Text to read ▸
::::::::

# Let's hear it.......



## hunting777

The good, the bad, the ugly!


----------



## Critter

Fire Down Below


----------



## Dunkem

True Grit. (Things a little slow in Elwood?)


----------



## LostLouisianian

Gone With the Wind


----------



## Dunkem

Run silent run deep.


----------



## Loke

Strange Brew


----------



## hunting777

Loke said:


> Strange Brew


 One of my favorite movies!!!!


----------



## Rspeters

Despicable Me


----------



## Ifish

8 Seconds :grin:


----------



## bowgy

Blow Out 
or

American Graffiti


----------



## hunting777

Just had a "Cloudy with a chance of Meatballs" :shock::shock::shock:


----------



## johnnycake

The Half Blood Prince


----------



## bekins24

Rogue one


----------



## PBH

Meatballs

It's a Wonderful Life

Royal Tenenbaum

Munson'd. (not a title, but still fits)

::::::::

Provided information ▸

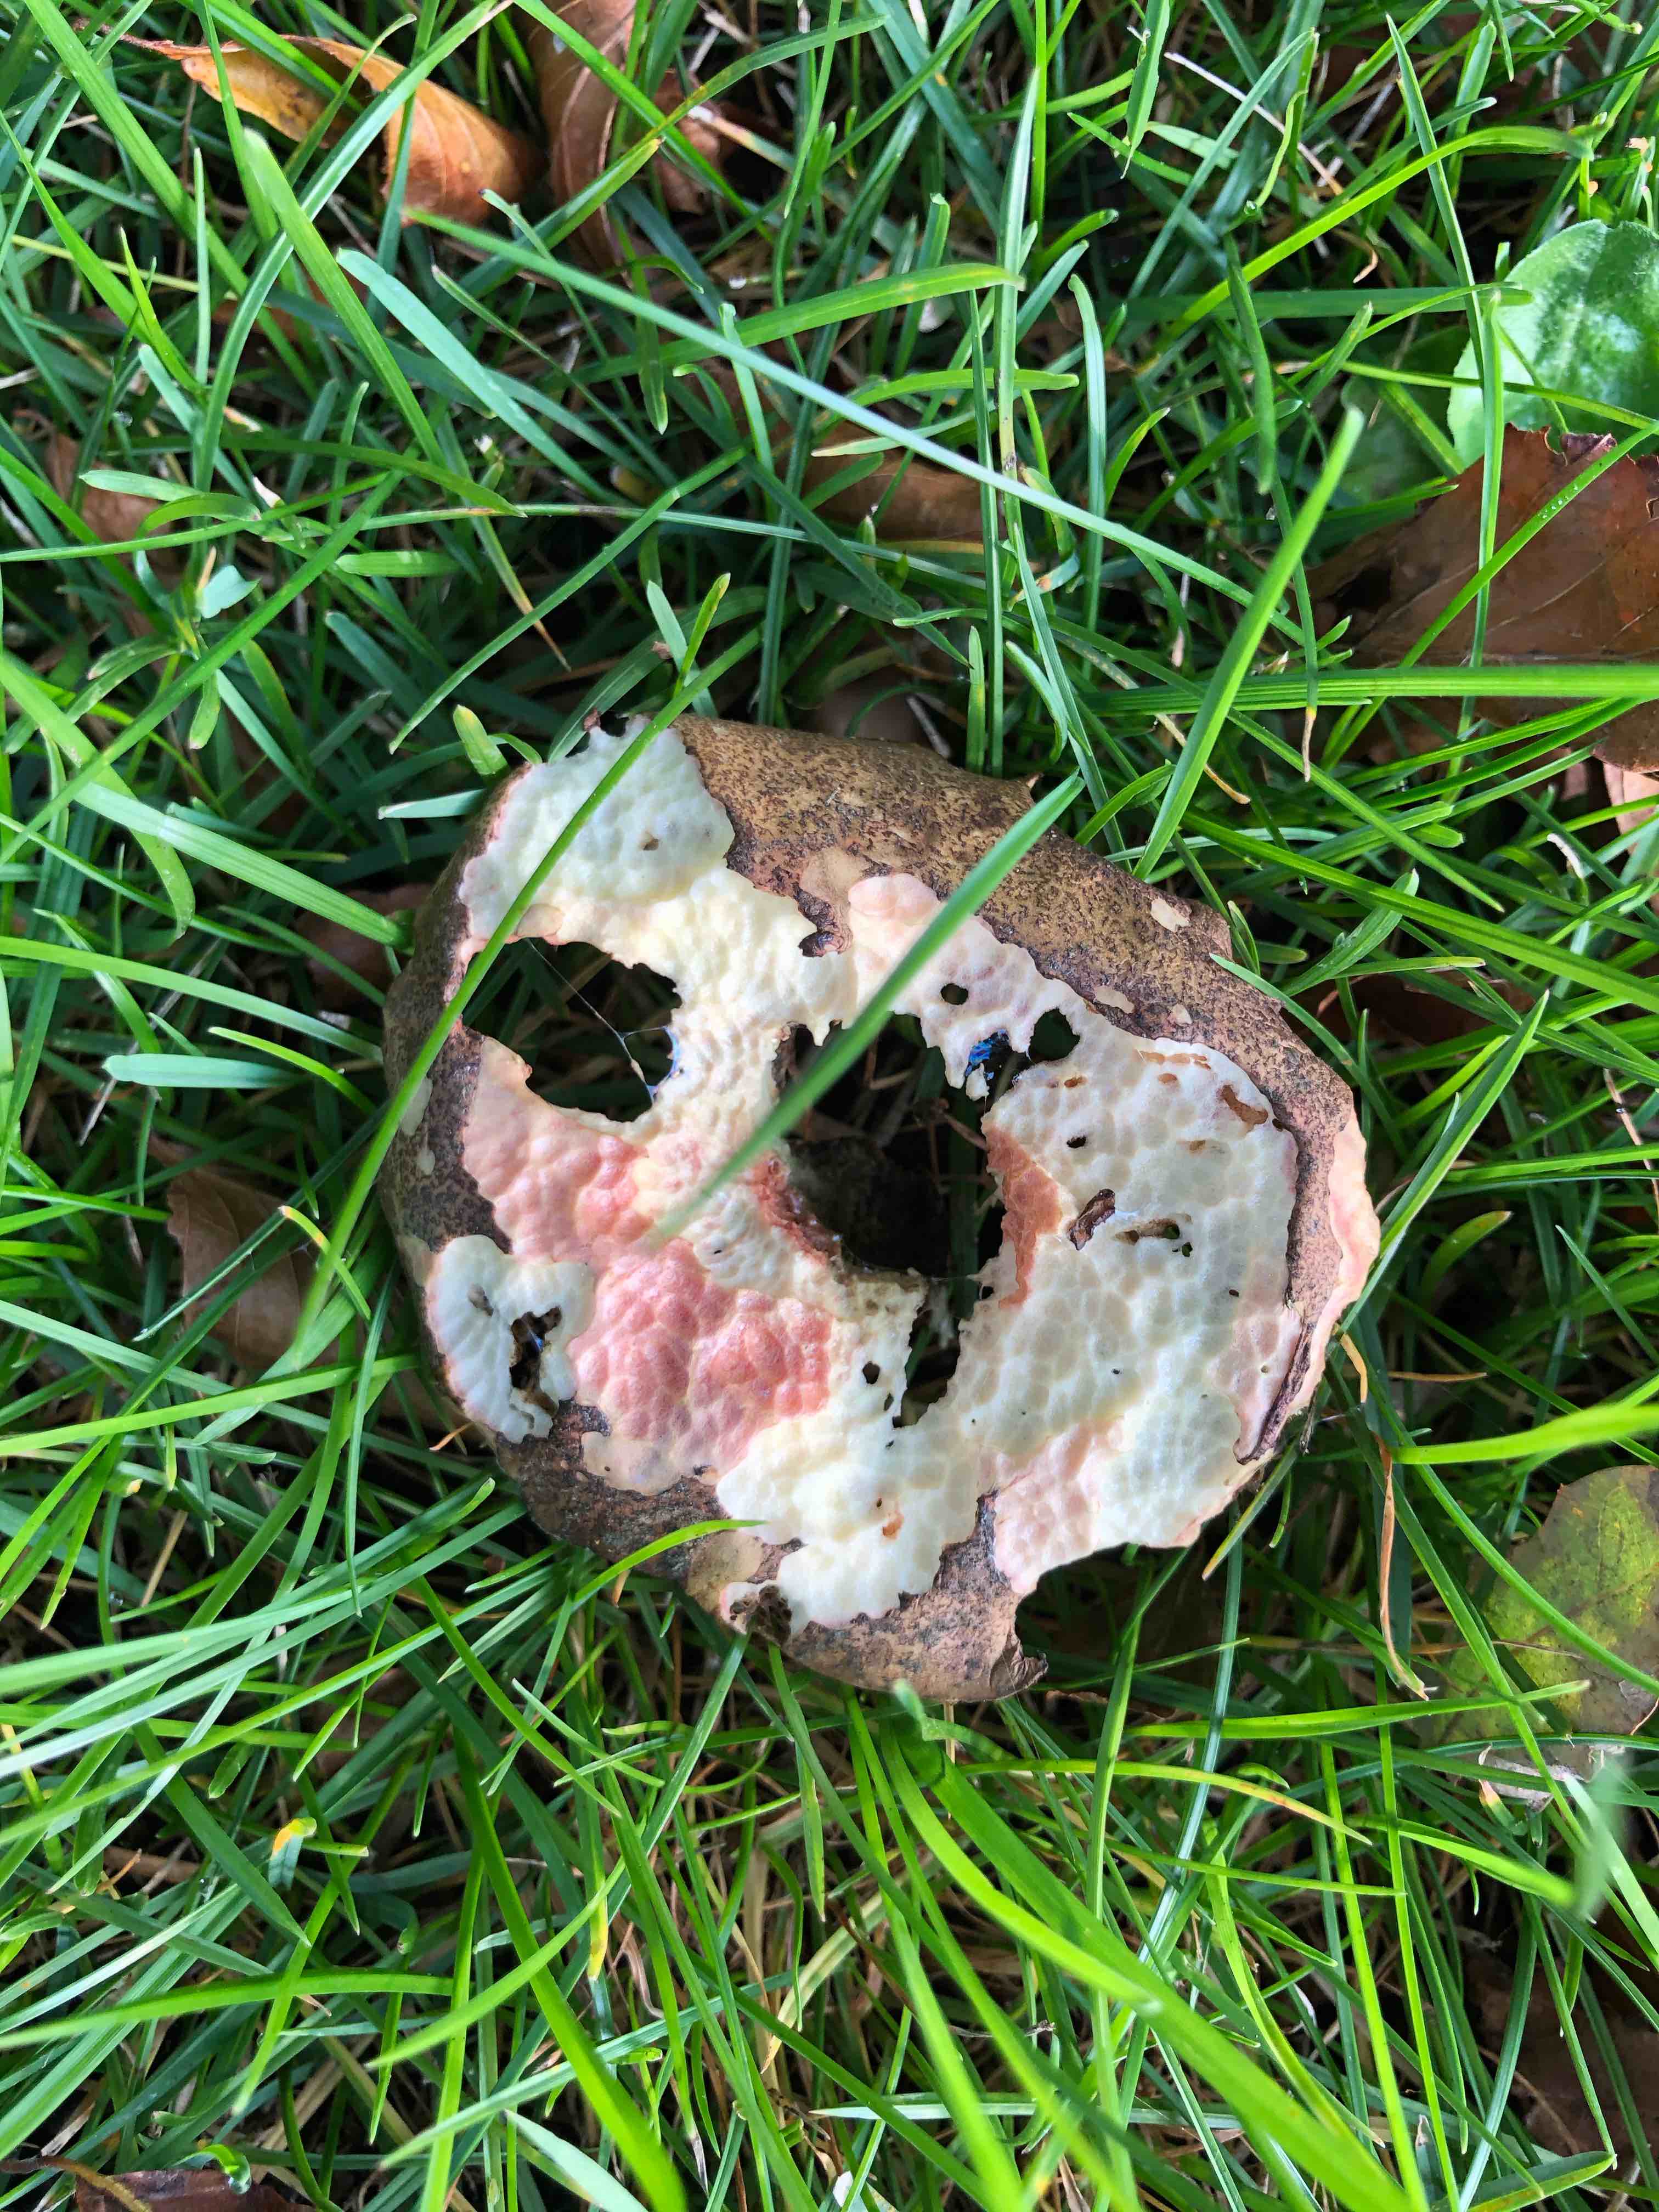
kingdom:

::::::::

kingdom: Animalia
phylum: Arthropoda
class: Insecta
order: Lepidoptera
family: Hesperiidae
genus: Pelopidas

::::::::

What to do ▸
**a.** For each statement below, say whether it agrees with the forum thread, answering yes or no and quoting the deciding words: (i) Loke's post names "Strange Brew"; (ii) hunting777 calls "Strange Brew" a favorite movie; (iii) Dunkem's post names "Gone With the Wind."
**b.** Which two titles does bowgy offer in the forum thread?
Base each answer on the forum thread alone.

Responses for each task ▸
**a.**
(i) Yes: "Strange Brew"
(ii) Yes: "One of my favorite movies!!!!"
(iii) No. "Gone With the Wind" is posted by LostLouisianian, while Dunkem posts "True Grit." and "Run silent run deep."

**b.** Blow Out or American Graffiti.